Source data:

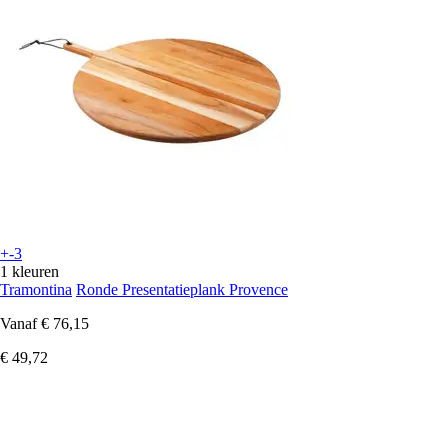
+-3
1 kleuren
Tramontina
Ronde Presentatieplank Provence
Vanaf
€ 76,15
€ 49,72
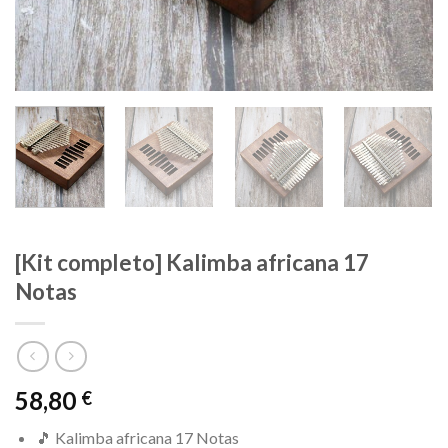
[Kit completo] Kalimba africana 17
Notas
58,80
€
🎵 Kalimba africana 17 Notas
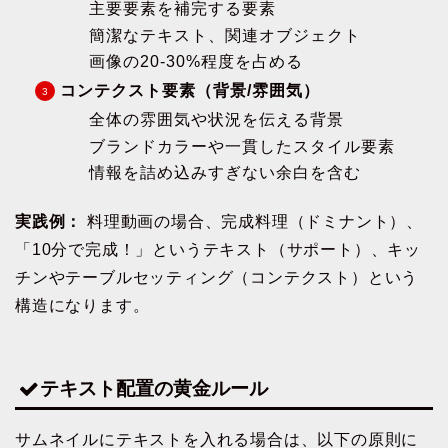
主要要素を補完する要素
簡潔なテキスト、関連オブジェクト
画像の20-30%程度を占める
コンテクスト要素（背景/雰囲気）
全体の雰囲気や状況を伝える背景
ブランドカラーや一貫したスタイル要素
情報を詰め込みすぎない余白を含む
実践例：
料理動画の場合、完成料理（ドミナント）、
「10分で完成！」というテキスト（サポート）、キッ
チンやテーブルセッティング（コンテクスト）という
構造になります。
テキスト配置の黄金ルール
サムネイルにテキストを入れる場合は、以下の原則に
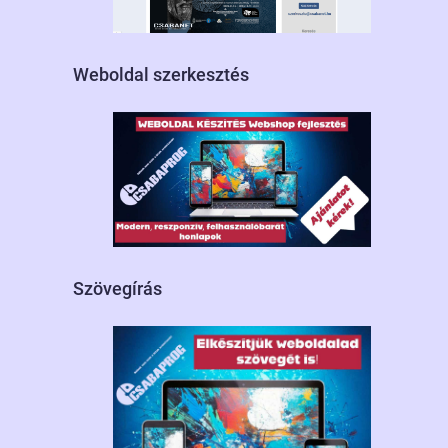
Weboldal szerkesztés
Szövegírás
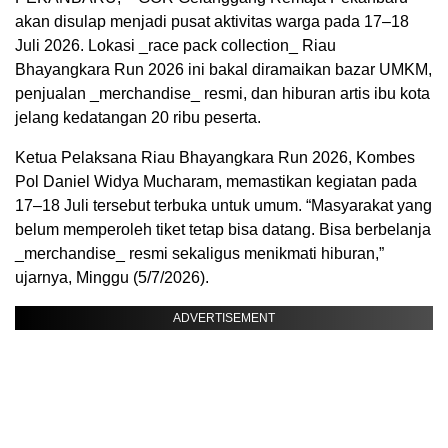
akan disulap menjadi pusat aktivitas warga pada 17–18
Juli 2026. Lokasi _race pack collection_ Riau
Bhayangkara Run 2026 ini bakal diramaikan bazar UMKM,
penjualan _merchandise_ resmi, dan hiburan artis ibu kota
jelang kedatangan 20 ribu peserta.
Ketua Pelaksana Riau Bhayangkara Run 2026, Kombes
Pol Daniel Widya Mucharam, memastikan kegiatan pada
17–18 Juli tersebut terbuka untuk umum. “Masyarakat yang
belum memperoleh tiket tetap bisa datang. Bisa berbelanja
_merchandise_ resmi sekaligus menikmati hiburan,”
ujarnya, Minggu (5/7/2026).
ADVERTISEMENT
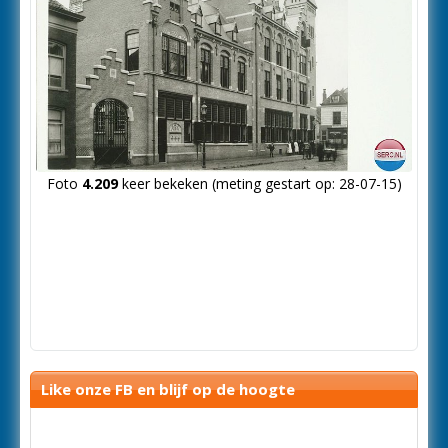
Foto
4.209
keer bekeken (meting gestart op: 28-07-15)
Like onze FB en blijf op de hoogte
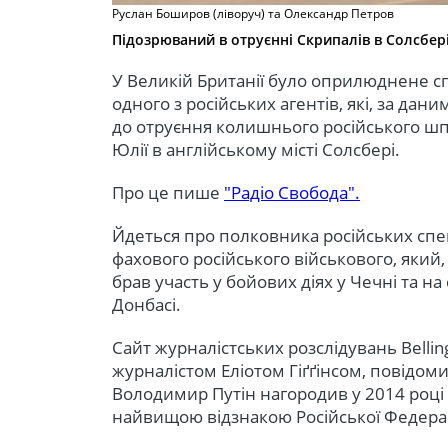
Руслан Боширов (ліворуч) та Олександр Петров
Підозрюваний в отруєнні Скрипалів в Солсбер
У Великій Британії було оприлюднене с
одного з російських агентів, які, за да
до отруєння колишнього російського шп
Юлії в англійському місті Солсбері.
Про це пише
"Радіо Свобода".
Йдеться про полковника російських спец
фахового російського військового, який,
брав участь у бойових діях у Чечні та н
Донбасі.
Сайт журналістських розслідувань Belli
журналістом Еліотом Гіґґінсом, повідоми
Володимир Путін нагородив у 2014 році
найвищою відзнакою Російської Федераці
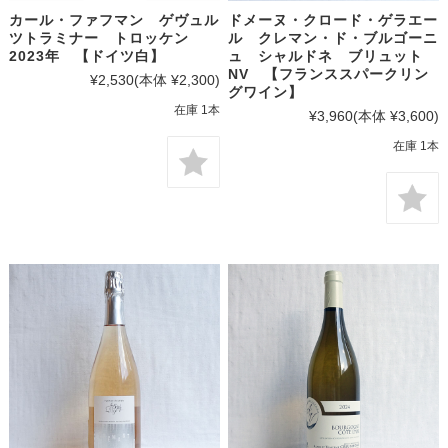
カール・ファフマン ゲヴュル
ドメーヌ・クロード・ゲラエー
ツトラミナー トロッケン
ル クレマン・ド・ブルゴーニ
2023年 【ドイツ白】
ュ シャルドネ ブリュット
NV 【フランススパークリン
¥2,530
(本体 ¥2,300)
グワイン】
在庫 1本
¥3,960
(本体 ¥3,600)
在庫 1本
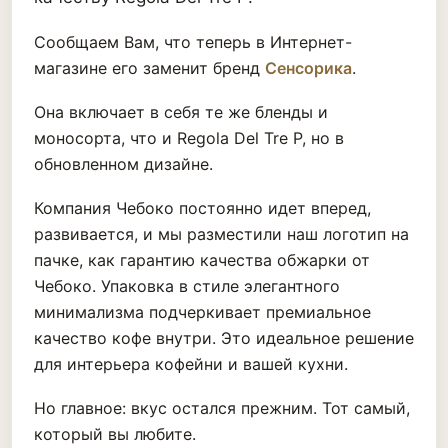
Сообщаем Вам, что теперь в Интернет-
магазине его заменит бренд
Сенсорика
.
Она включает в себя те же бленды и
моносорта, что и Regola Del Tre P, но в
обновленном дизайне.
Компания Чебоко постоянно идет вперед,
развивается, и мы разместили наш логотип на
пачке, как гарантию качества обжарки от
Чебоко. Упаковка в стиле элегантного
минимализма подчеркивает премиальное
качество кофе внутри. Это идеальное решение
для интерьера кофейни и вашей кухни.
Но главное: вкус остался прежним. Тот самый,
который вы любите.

Activity: In the copy, each entry above must match exactly, and no picture may be carried over.

Written response:
+-3
1 kleuren
Tramontina
Ronde Presentatieplank Provence
Vanaf
€ 76,15
€ 49,72
[Kit completo] Kalimba africana 17
Notas
58,80
€
🎵 Kalimba africana 17 Notas
主要要素を補完する要素
簡潔なテキスト、関連オブジェクト
画像の20-30%程度を占める
コンテクスト要素（背景/雰囲気）
全体の雰囲気や状況を伝える背景
ブランドカラーや一貫したスタイル要素
情報を詰め込みすぎない余白を含む
実践例：
料理動画の場合、完成料理（ドミナント）、
「10分で完成！」というテキスト（サポート）、キッ
チンやテーブルセッティング（コンテクスト）という
構造になります。
テキスト配置の黄金ルール
サムネイルにテキストを入れる場合は、以下の原則に
Weboldal szerkesztés
Szövegírás
akan disulap menjadi pusat aktivitas warga pada 17–18
Juli 2026. Lokasi _race pack collection_ Riau
Bhayangkara Run 2026 ini bakal diramaikan bazar UMKM,
penjualan _merchandise_ resmi, dan hiburan artis ibu kota
jelang kedatangan 20 ribu peserta.
Ketua Pelaksana Riau Bhayangkara Run 2026, Kombes
Pol Daniel Widya Mucharam, memastikan kegiatan pada
17–18 Juli tersebut terbuka untuk umum. “Masyarakat yang
belum memperoleh tiket tetap bisa datang. Bisa berbelanja
_merchandise_ resmi sekaligus menikmati hiburan,”
ujarnya, Minggu (5/7/2026).
ADVERTISEMENT
Foto
4.209
keer bekeken (meting gestart op: 28-07-15)
Like onze FB en blijf op de hoogte
Руслан Боширов (ліворуч) та Олександр Петров
Підозрюваний в отруєнні Скрипалів в Солсбер
У Великій Британії було оприлюднене с
одного з російських агентів, які, за да
до отруєння колишнього російського шп
Юлії в англійському місті Солсбері.
Про це пише
"Радіо Свобода".
Йдеться про полковника російських спец
фахового російського військового, який,
брав участь у бойових діях у Чечні та н
Донбасі.
Сайт журналістських розслідувань Belli
журналістом Еліотом Гіґґінсом, повідоми
Володимир Путін нагородив у 2014 році
найвищою відзнакою Російської Федераці
カール・ファフマン ゲヴュル
ドメーヌ・クロード・ゲラエー
ツトラミナー トロッケン
ル クレマン・ド・ブルゴーニ
2023年 【ドイツ白】
ュ シャルドネ ブリュット
NV 【フランススパークリン
¥2,530
(本体 ¥2,300)
グワイン】
在庫 1本
¥3,960
(本体 ¥3,600)
在庫 1本
Сообщаем Вам, что теперь в Интернет-
магазине его заменит бренд
Сенсорика
.
Она включает в себя те же бленды и
моносорта, что и Regola Del Tre P, но в
обновленном дизайне.
Компания Чебоко постоянно идет вперед,
развивается, и мы разместили наш логотип на
пачке, как гарантию качества обжарки от
Чебоко. Упаковка в стиле элегантного
минимализма подчеркивает премиальное
качество кофе внутри. Это идеальное решение
для интерьера кофейни и вашей кухни.
Но главное: вкус остался прежним. Тот самый,
который вы любите.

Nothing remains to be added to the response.